* [YOUR ASSIGNMENT] Copy out the data in full and exactly, passing over the pictures.

== Segment start ==

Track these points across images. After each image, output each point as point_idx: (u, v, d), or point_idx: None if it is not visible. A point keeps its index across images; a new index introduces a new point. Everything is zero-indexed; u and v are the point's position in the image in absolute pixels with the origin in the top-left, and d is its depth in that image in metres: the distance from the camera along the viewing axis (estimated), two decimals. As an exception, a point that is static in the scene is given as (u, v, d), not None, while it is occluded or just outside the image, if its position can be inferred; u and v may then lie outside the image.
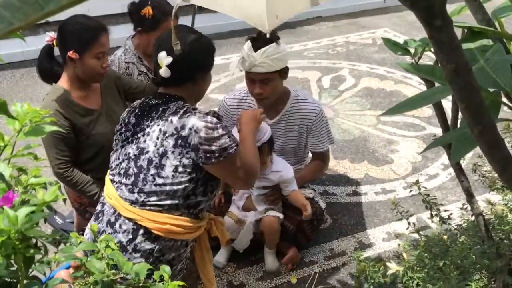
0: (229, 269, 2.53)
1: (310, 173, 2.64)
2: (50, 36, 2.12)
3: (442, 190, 3.10)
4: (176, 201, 1.72)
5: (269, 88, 2.37)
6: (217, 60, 4.33)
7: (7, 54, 4.95)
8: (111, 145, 2.23)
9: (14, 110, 1.05)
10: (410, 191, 2.92)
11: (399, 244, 2.53)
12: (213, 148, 1.68)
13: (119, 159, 1.84)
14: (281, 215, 2.45)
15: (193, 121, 1.68)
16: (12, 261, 1.02)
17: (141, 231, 1.73)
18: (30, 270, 1.17)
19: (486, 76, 1.05)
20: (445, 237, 2.07)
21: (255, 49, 2.29)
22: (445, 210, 1.63)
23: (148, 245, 1.73)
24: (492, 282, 1.87)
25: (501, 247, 1.44)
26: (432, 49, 1.26)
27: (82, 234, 1.89)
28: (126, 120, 1.85)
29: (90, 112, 2.17)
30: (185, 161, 1.70)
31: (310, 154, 2.74)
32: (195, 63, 1.77)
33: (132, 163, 1.77)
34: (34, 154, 1.08)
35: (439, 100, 1.34)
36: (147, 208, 1.72)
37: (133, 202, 1.74)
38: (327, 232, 2.77)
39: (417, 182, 1.59)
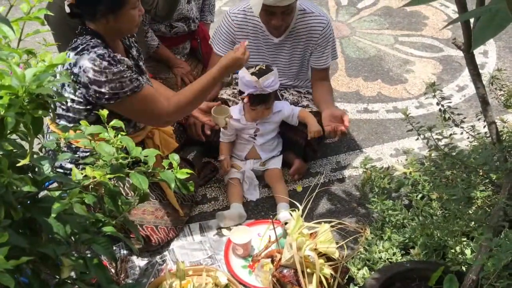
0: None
1: (329, 94, 2.58)
2: None
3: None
4: None
5: (289, 18, 2.24)
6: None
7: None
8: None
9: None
10: (425, 93, 2.87)
11: (406, 159, 2.53)
12: (103, 90, 1.77)
13: None
14: (279, 166, 2.49)
15: (83, 61, 1.76)
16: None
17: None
18: (42, 152, 1.17)
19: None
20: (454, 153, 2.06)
21: None
22: (458, 114, 1.60)
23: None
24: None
25: (510, 151, 1.43)
26: None
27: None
28: None
29: None
30: (79, 95, 1.83)
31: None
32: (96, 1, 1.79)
33: None
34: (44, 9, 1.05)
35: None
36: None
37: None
38: (335, 146, 2.78)
39: (433, 84, 1.54)
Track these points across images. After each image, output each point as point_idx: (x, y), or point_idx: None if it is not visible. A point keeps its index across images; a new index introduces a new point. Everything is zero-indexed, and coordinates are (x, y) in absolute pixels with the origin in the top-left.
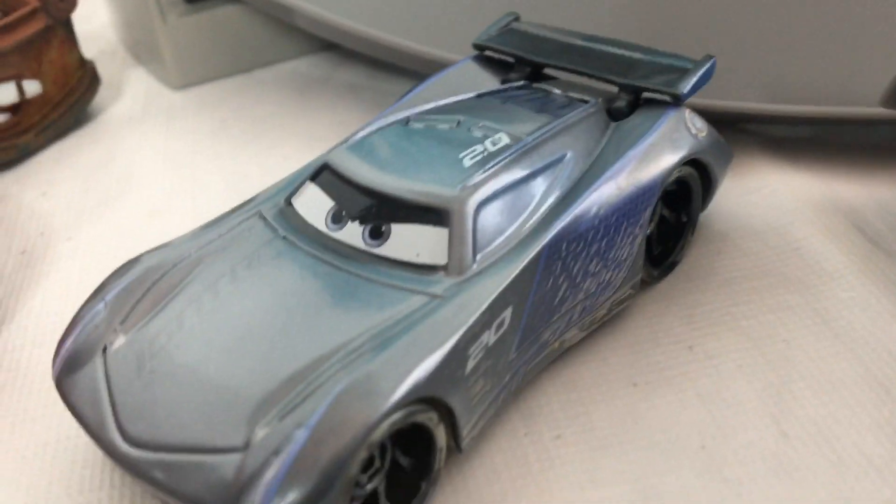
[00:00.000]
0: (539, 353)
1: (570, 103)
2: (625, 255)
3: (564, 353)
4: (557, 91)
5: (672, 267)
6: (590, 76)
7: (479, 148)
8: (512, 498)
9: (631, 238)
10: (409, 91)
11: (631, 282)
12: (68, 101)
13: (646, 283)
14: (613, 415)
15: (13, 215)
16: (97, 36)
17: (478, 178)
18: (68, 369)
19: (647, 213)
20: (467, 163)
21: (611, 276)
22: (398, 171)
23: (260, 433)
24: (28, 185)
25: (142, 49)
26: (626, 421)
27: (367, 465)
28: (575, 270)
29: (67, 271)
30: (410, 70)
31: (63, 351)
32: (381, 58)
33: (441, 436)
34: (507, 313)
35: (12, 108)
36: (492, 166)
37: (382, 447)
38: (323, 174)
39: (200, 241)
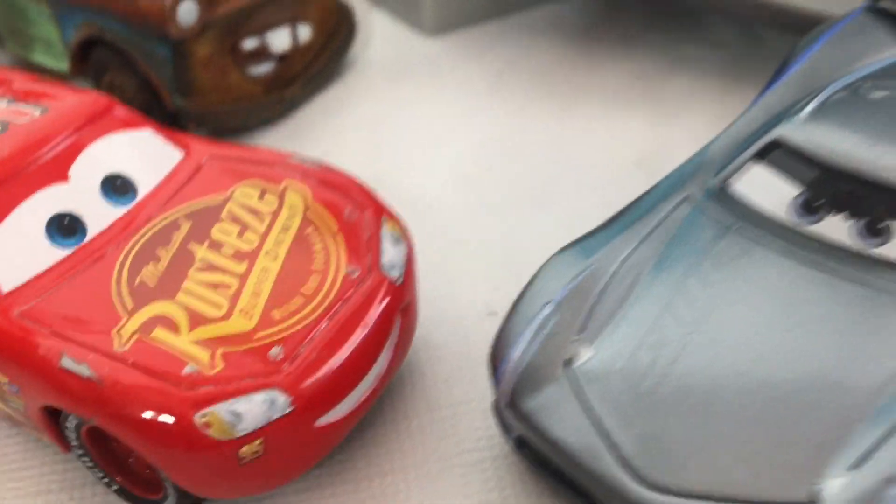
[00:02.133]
0: None
1: None
2: None
3: None
4: None
5: None
6: None
7: None
8: None
9: None
10: (800, 55)
11: None
12: (330, 48)
13: None
14: None
15: None
16: None
17: None
18: (525, 385)
19: None
20: None
21: None
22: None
23: (833, 485)
24: (304, 144)
25: None
26: None
27: None
28: None
29: None
30: (702, 13)
31: (511, 362)
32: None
33: None
34: None
35: (281, 57)
36: None
37: None
38: (775, 153)
39: (631, 236)
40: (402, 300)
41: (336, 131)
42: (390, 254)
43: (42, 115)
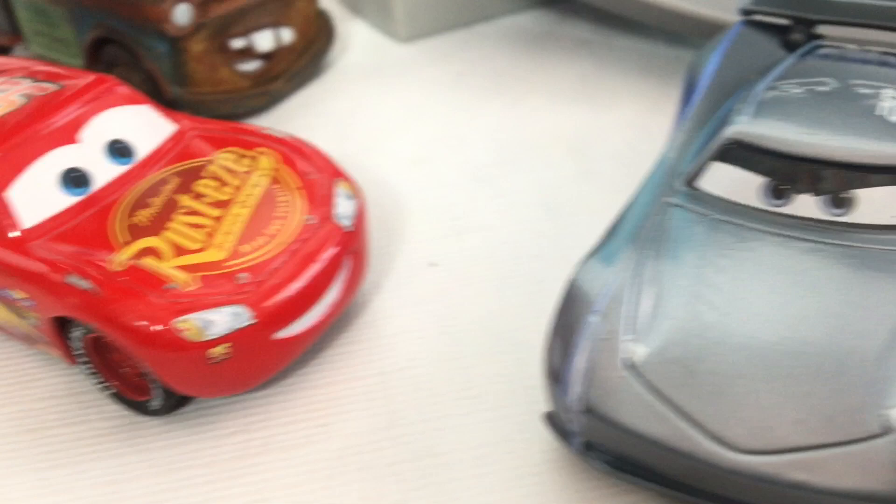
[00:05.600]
0: None
1: None
2: None
3: None
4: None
5: None
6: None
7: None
8: None
9: None
10: (704, 67)
11: None
12: (311, 50)
13: None
14: None
15: None
16: None
17: None
18: (595, 390)
19: None
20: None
21: None
22: (840, 136)
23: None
24: (285, 129)
25: (366, 2)
26: None
27: None
28: None
29: None
30: (639, 24)
31: (575, 371)
32: (619, 12)
33: None
34: None
35: (266, 56)
36: None
37: None
38: (732, 151)
39: (639, 244)
40: (351, 244)
41: (313, 120)
42: (342, 207)
43: (57, 90)
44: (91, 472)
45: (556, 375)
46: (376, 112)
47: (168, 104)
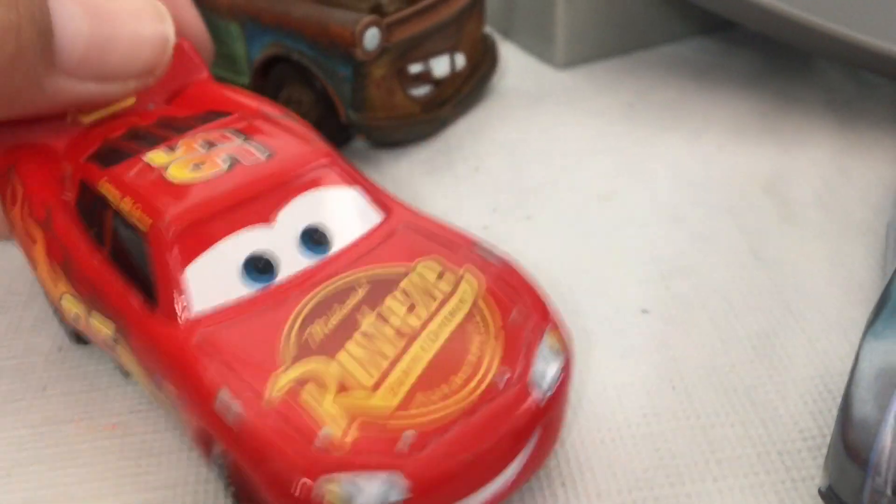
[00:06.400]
0: None
1: None
2: None
3: None
4: None
5: None
6: None
7: None
8: None
9: None
10: None
11: None
12: (476, 75)
13: None
14: None
15: (453, 187)
16: None
17: None
18: None
19: None
20: None
21: None
22: None
23: None
24: (454, 158)
25: (521, 25)
26: None
27: None
28: None
29: (523, 250)
30: (798, 61)
31: (885, 451)
32: (793, 42)
33: None
34: None
35: (436, 81)
36: None
37: None
38: None
39: None
40: (543, 415)
41: (481, 149)
42: (542, 367)
43: (267, 161)
44: None
45: (858, 454)
46: (549, 142)
47: (340, 128)
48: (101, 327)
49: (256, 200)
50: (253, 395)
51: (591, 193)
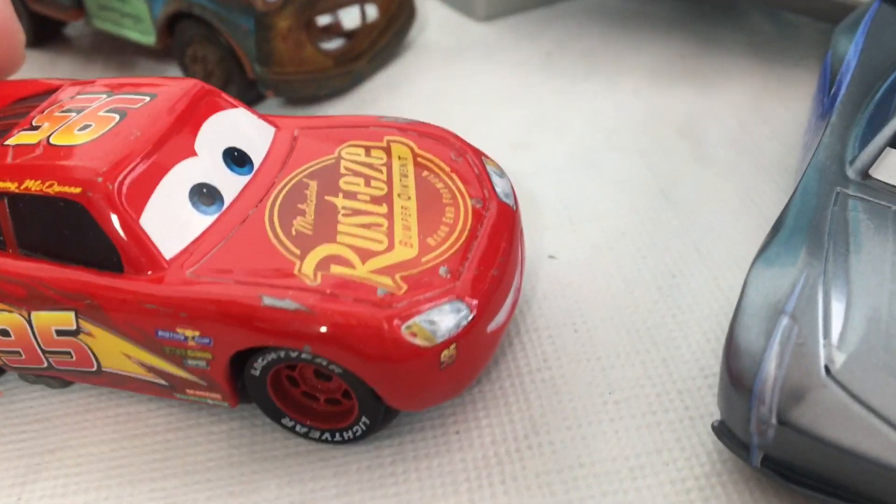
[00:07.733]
0: None
1: None
2: None
3: None
4: None
5: None
6: None
7: None
8: None
9: None
10: (845, 51)
11: None
12: (392, 28)
13: None
14: None
15: None
16: None
17: None
18: (791, 399)
19: None
20: None
21: None
22: None
23: None
24: (371, 111)
25: None
26: None
27: None
28: None
29: None
30: (722, 4)
31: (768, 379)
32: None
33: None
34: None
35: (349, 34)
36: None
37: None
38: None
39: (815, 239)
40: (520, 222)
41: (399, 103)
42: (500, 185)
43: (153, 101)
44: (209, 481)
45: (742, 383)
46: (467, 94)
47: (249, 85)
48: (52, 323)
49: (170, 137)
50: (296, 290)
51: (504, 142)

== Segment end ==

* [SOLVED EXERCISE]
Track these points across images. After each image, output each point as point_idx: (u, v, d), or point_idx: None if it is not visible. A point keeps its index across images; a new index introduces a new point. Everything is zero-indexed; u and v are the point's position in the image in absolute pixels with the origin in the top-left, and d is its depth in that image in metres: the distance from the camera along the viewing axis (estimated), two decimals. As an exception, a point that is static in the scene is given as (u, v, d), not None, while it is occluded or just outside the image, if its position can be inferred; u and v may then lie outside the image.
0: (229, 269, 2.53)
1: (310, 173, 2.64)
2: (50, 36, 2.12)
3: (442, 190, 3.10)
4: (176, 201, 1.72)
5: (269, 88, 2.37)
6: (217, 60, 4.33)
7: (7, 54, 4.95)
8: (111, 145, 2.23)
9: (14, 110, 1.05)
10: (410, 191, 2.92)
11: (399, 244, 2.53)
12: (213, 148, 1.68)
13: (119, 159, 1.84)
14: (281, 215, 2.45)
15: (193, 121, 1.68)
16: (12, 261, 1.02)
17: (141, 231, 1.73)
18: (30, 270, 1.17)
19: (486, 76, 1.05)
20: (445, 237, 2.07)
21: (255, 49, 2.29)
22: (445, 210, 1.63)
23: (148, 245, 1.73)
24: (492, 282, 1.87)
25: (501, 247, 1.44)
26: (432, 49, 1.26)
27: (82, 234, 1.89)
28: (126, 120, 1.85)
29: (90, 112, 2.17)
30: (185, 161, 1.70)
31: (310, 154, 2.74)
32: (195, 63, 1.77)
33: (132, 163, 1.77)
34: (34, 154, 1.08)
35: (439, 100, 1.34)
36: (147, 208, 1.72)
37: (133, 202, 1.74)
38: (327, 232, 2.77)
39: (417, 182, 1.59)
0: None
1: (329, 94, 2.58)
2: None
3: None
4: None
5: (289, 18, 2.24)
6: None
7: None
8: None
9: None
10: (425, 93, 2.87)
11: (406, 159, 2.53)
12: (103, 90, 1.77)
13: None
14: (279, 166, 2.49)
15: (83, 61, 1.76)
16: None
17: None
18: (42, 152, 1.17)
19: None
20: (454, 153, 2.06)
21: None
22: (458, 114, 1.60)
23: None
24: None
25: (510, 151, 1.43)
26: None
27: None
28: None
29: None
30: (79, 95, 1.83)
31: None
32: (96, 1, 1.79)
33: None
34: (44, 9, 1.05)
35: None
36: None
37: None
38: (335, 146, 2.78)
39: (433, 84, 1.54)
Track these points across images. After each image, output each point as point_idx: (x, y), or point_idx: None if it is not visible. A point keeps its index across images; a new index introduces a new point. Everything is zero-indexed, and coordinates are (x, y) in absolute pixels with the origin in the top-left.
[00:00.000]
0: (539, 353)
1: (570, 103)
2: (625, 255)
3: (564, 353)
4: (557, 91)
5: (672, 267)
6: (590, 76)
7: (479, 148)
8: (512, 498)
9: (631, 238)
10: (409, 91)
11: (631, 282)
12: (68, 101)
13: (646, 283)
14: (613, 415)
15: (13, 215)
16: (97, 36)
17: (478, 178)
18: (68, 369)
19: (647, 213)
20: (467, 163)
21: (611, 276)
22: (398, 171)
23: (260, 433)
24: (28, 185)
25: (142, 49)
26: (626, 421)
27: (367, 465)
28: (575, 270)
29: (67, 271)
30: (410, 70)
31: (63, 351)
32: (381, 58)
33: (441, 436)
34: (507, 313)
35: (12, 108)
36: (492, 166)
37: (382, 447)
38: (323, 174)
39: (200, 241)
[00:02.133]
0: None
1: None
2: None
3: None
4: None
5: None
6: None
7: None
8: None
9: None
10: (800, 55)
11: None
12: (330, 48)
13: None
14: None
15: None
16: None
17: None
18: (525, 385)
19: None
20: None
21: None
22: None
23: (833, 485)
24: (304, 144)
25: None
26: None
27: None
28: None
29: None
30: (702, 13)
31: (511, 362)
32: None
33: None
34: None
35: (281, 57)
36: None
37: None
38: (775, 153)
39: (631, 236)
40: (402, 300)
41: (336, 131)
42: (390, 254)
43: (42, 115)
[00:05.600]
0: None
1: None
2: None
3: None
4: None
5: None
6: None
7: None
8: None
9: None
10: (704, 67)
11: None
12: (311, 50)
13: None
14: None
15: None
16: None
17: None
18: (595, 390)
19: None
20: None
21: None
22: (840, 136)
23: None
24: (285, 129)
25: (366, 2)
26: None
27: None
28: None
29: None
30: (639, 24)
31: (575, 371)
32: (619, 12)
33: None
34: None
35: (266, 56)
36: None
37: None
38: (732, 151)
39: (639, 244)
40: (351, 244)
41: (313, 120)
42: (342, 207)
43: (57, 90)
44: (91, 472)
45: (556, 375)
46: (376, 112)
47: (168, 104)
[00:06.400]
0: None
1: None
2: None
3: None
4: None
5: None
6: None
7: None
8: None
9: None
10: None
11: None
12: (476, 75)
13: None
14: None
15: (453, 187)
16: None
17: None
18: None
19: None
20: None
21: None
22: None
23: None
24: (454, 158)
25: (521, 25)
26: None
27: None
28: None
29: (523, 250)
30: (798, 61)
31: (885, 451)
32: (793, 42)
33: None
34: None
35: (436, 81)
36: None
37: None
38: None
39: None
40: (543, 415)
41: (481, 149)
42: (542, 367)
43: (267, 161)
44: None
45: (858, 454)
46: (549, 142)
47: (340, 128)
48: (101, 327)
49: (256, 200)
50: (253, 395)
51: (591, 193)
[00:07.733]
0: None
1: None
2: None
3: None
4: None
5: None
6: None
7: None
8: None
9: None
10: (845, 51)
11: None
12: (392, 28)
13: None
14: None
15: None
16: None
17: None
18: (791, 399)
19: None
20: None
21: None
22: None
23: None
24: (371, 111)
25: None
26: None
27: None
28: None
29: None
30: (722, 4)
31: (768, 379)
32: None
33: None
34: None
35: (349, 34)
36: None
37: None
38: None
39: (815, 239)
40: (520, 222)
41: (399, 103)
42: (500, 185)
43: (153, 101)
44: (209, 481)
45: (742, 383)
46: (467, 94)
47: (249, 85)
48: (52, 323)
49: (170, 137)
50: (296, 290)
51: (504, 142)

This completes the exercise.